Africa risks missing out on a multi-billion-dollar artificial intelligence opportunity unless it urgently strengthens digital skills, regulatory readiness and innovation infrastructure, CEO of GFTN Solutions Maha El Dimachki has cautioned.
Speaking at the 3i Africa Summit 2026 in Accra, El Dimachki said Africa’s track record in financial innovation, particularly mobile money and agent banking, has already made the continent a global reference point for inclusive digital finance.
She noted that Africa now drives 66% of global mobile money transaction value, with Sub-Saharan Africa leading globally in mobile money adoption, proving that the continent is capable of scaling innovation at speed and impact.
However, she warned that the next wave of transformation driven by artificial intelligence will not automatically deliver similar success without deliberate investment in skills and systems.

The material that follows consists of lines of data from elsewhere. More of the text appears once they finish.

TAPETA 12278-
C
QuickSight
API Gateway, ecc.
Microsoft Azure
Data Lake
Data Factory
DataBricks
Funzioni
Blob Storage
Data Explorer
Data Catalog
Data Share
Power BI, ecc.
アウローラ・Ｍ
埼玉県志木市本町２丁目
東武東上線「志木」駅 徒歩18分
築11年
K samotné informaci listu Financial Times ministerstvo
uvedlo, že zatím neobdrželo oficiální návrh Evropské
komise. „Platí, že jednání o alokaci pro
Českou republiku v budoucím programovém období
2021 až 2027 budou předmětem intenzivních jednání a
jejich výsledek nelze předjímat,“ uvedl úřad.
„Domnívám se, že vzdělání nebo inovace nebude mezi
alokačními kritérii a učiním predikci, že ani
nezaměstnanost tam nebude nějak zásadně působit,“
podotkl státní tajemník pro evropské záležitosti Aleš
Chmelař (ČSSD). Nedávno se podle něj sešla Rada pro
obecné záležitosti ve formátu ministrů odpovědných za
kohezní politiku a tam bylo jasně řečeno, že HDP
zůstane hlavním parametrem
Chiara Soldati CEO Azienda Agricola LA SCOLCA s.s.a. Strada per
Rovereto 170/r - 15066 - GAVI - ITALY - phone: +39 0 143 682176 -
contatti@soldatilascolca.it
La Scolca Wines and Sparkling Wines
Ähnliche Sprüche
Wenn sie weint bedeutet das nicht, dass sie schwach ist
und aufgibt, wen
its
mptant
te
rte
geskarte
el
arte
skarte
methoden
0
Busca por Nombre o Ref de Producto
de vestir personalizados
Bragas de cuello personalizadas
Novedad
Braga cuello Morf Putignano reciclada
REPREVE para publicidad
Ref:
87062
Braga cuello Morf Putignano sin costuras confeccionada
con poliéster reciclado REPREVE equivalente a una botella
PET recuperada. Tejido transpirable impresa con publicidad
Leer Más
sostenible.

El Dimachki highlighted projections from the African Development Bank indicating that AI could contribute up to $1 trillion to Africa’s economy by 2035, while also generating as many as 40 million jobs and significantly boosting GDP growth.
Even conservative estimates, she said, suggest at least $250 billion in added economic value, underscoring the scale of the opportunity.
She added that AI is already beginning to transform sectors such as healthcare, manufacturing, agriculture and financial services, with early deployments in Ghana including AI-powered identity systems and payment solutions tailored to local needs.
Despite these advances, she cautioned that AI development in Africa remains highly uneven.
Citing global indicators, she noted that Sub-Saharan Africa currently records the lowest average digital skills levels, while other regions continue to lag behind global benchmarks in readiness for advanced technologies.
According to her, challenges such as weak infrastructure, fragmented governance frameworks and persistent skills shortages continue to slow adoption at scale.
“This is not the full story, but it is a reality we must address,” she said.
To close the gap, El Dimachki outlined three key priorities:
1. Smarter regulation for innovation
She called on policymakers to ensure that regulatory frameworks enable rather than restrict innovation while maintaining a balance between risk management and market growth.
She referenced ongoing efforts to develop the Fintech Regulatory Features Index, which will help countries assess their readiness for digital financial innovation and benchmark themselves against global standards.
2. Stronger infrastructure and experimentation spaces
She emphasised that Africa must invest beyond physical infrastructure to include governance systems, regulatory sandboxes, and public-private partnerships that allow safe experimentation with emerging technologies.
Innovation hubs and incubators, she said, are critical to accelerating responsible digital transformation.
3. Urgent investment in skills and capacity
El Dimachki stressed that AI systems require human oversight and domain expertise to function effectively.
She warned against over-reliance on automation, noting that understanding model limitations, biases and risks is essential to responsible deployment.
“Technology only works when combined with human expertise,” she said.
She cautioned that Africa must move beyond excitement around AI and focus on execution, stressing that success will depend on whether governments and industry can translate potential into practical outcomes.
“Every model has limits. We must know when to trust the machine and when human judgement must lead,” she said.
Maha El Dimachki concluded that Africa is at a defining moment where innovation, investment and impact must converge.
She called for stronger collaboration between governments, regulators, private sector players and academia to turn technological potential into real economic transformation.
“This is Africa’s moment to innovate, invest and implement,” she said, adding that institutions like the Bank of Ghana and the Ghana Interbank Payment and Settlement Systems are already playing a critical role in advancing the continent’s digital finance agenda.